GIVEN DATA section start

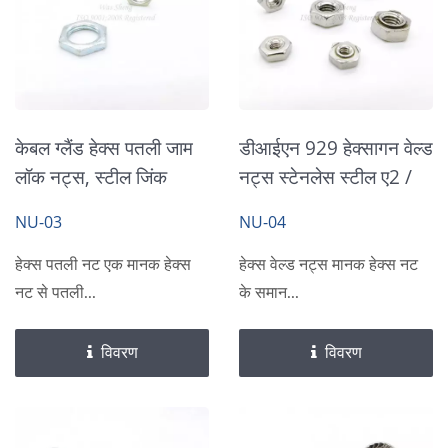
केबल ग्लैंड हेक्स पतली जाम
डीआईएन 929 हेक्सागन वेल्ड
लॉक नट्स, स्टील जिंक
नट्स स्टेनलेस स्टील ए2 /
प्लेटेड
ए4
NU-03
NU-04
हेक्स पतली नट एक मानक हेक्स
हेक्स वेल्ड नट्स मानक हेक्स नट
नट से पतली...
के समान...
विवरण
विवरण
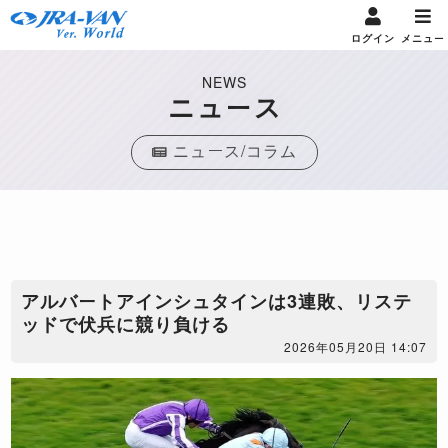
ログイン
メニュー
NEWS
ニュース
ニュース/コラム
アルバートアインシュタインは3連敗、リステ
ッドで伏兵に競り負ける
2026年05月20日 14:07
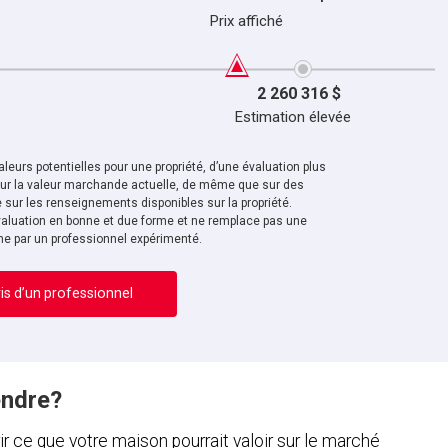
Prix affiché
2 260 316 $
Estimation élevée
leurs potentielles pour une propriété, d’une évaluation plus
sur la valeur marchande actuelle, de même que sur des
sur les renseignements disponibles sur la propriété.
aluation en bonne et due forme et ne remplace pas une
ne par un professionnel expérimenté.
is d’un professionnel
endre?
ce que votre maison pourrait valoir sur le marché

GIVEN DATA section end

ACTIVITY :: Update the material by replacing "NEWS" with "TOPICS" throughout and keeping everything else unchanged. Leave the pictures out of your answer.

SOLUTION TO THE EXERCISE ::
केबल ग्लैंड हेक्स पतली जाम
डीआईएन 929 हेक्सागन वेल्ड
लॉक नट्स, स्टील जिंक
नट्स स्टेनलेस स्टील ए2 /
प्लेटेड
ए4
NU-03
NU-04
हेक्स पतली नट एक मानक हेक्स
हेक्स वेल्ड नट्स मानक हेक्स नट
नट से पतली...
के समान...
विवरण
विवरण
ログイン
メニュー
TOPICS
ニュース
ニュース/コラム
アルバートアインシュタインは3連敗、リステ
ッドで伏兵に競り負ける
2026年05月20日 14:07
Prix affiché
2 260 316 $
Estimation élevée
leurs potentielles pour une propriété, d’une évaluation plus
sur la valeur marchande actuelle, de même que sur des
sur les renseignements disponibles sur la propriété.
aluation en bonne et due forme et ne remplace pas une
ne par un professionnel expérimenté.
is d’un professionnel
endre?
ce que votre maison pourrait valoir sur le marché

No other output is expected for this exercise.